Lawless semble avoir eu quelque peu d’argent quand il est arrivé dans la capitale française et a été assez généreux en accordant des prêts à certains de ses compatriotes plus impécunieux.

Lawless serviera brievement comme chef de bataillon dans l’armée française dans la campagne néerlandaise de 1799 , mais a ensuite demandé une décharge.

Pour les trois prochaines années, il passait ses journées, comme beaucoup d’autres expatriés, dans la lecture du journal en langue anglaise, l’Argus, dans le London Coffee House de la rue Jacob (6ème arrondissement, plus existants).

Lawless a consacrées les années 1803-1806 avec les Irlandais de la Légion en Bretagne avant d’être nommé chef de bataillon du premier bataillon du 3e régiment étranger (irlandais), que la Légion a été rebaptisée par la suite.

Le bataillon a été éliminé en 1809 dans une tentative infructueuse pour défendre la ville de Flessingue contre les Britanniques.

Dans son rapport ultérieur au ministre français de la guerre, il écrit que pendant les combats, il a été « frappé par une balle qui est entrée sous l’œil droit et logé sous l’oreille du même côté ».

Malgré ses blessures, Lawless a réussi à s’échapper avec l’aide d’un médecin local et a reçu la Légion d’Honneur. En 1809, il fut nommé major dans le régiment irlandais.

Mais en 1811 le mot « Irlande » est rayé du nom du régiment officiel de l’armée.

En tout cas, à ce stade, les grades inférieurs ont été en nombre écrasant composés d’Allemands et de Polonais.

En Février 1812, Lawless a été promu au grade de colonel et devient commandant du quatrième Napoléon "irlandais" forces. Il succède à Daniel O’Meara (« enclin au verre, selon Miles Byrne ), Antoine Petrezzoli et Bernard MacSheehy .

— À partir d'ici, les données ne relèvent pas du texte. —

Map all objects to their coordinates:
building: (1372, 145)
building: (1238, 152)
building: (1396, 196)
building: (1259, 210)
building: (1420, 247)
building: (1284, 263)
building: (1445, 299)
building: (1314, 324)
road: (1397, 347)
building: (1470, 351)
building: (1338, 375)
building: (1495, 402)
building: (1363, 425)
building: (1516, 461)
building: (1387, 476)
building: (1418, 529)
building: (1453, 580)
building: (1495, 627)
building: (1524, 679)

Lawless a combattu à la bataille de Bautzen mai 1813, puis à la bataille de Lowenberg en Silésie, en août de la même année, au cours de laquelle il a perdu une jambe. Voici comment Miles Byrne décrit l’incident :

" Napoléon ordonna une attaque générale. Le régiment irlandais devait passer par un moulin, qui se trouvait dans le centre de la rivière, le pont ayant été détruit, la veille, la ville a été bombardée par les batteries de l’ennemi. En vertu de ce feu terrible, le colonel Lawless passé à la tête de son régiment, et a salué l’empereur, qui était à cheval dans la rue menant à la rivière où le régiment devait passer. L’empereur était entouré de ses officiers, le roi de Naples (Murat), etc ... Le colonel Lawless, voir les grenadiers et la majeure partie de son régiment avait reçu par le moulin, tout de suite, passant par la rivière et se mit à la tête de son régiment pour attaquer l’ennemi, il avait à peine fait quelques pas lorsque sa jambe a été emportée par un boulet de canon de la batterie de l’ennemi, qui a été placée sur une éminence pour défendre le passage de la rivière".

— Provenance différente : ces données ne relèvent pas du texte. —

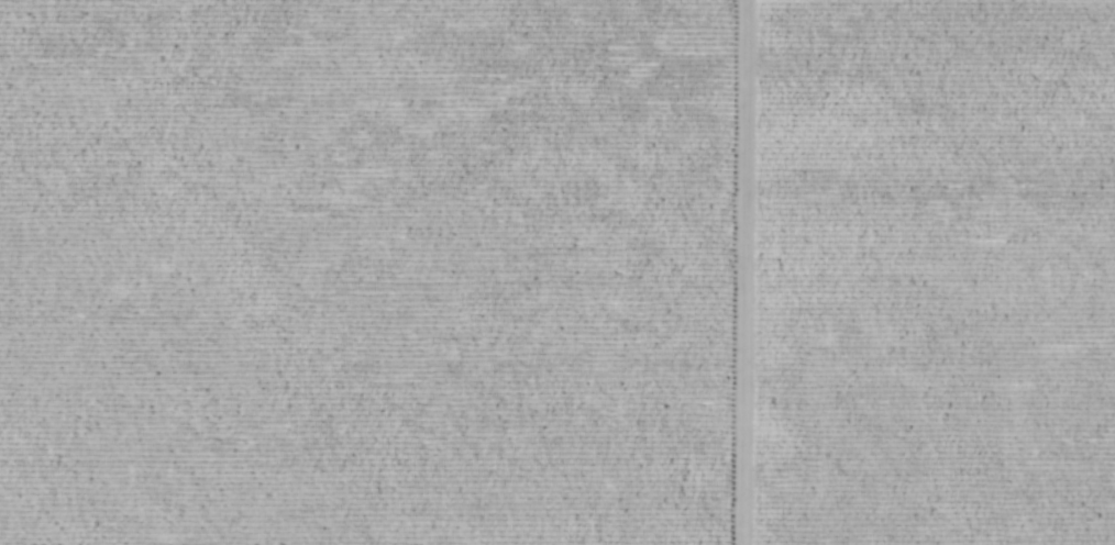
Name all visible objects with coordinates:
crop: (361, 272)
road: (737, 272)
crop: (930, 272)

Le Colonel Lawless a été porté en ville sur une porte par six grenadiers de son régiment. Napoléon le vit de nouveau comme il est retourné voir les blessés, et envoya son chirurgien en chef, le baron Larrey, pour effectuer l’amputation.

Malgré son amputation, Lawless évite la capture et revient à Paris. Le régiment irlandais, cependant, a été décimé au cours des combats du mois d’août 1813.

Après la chute de Napoléon, Lawless (comme un certain nombre d’autres officiers irlandais) s’installe à Tours. Sa femme, également irlandaise, est décédée rue de la Ferme des Mathurins à Paris (rue qui n’existe plus) en août 1854.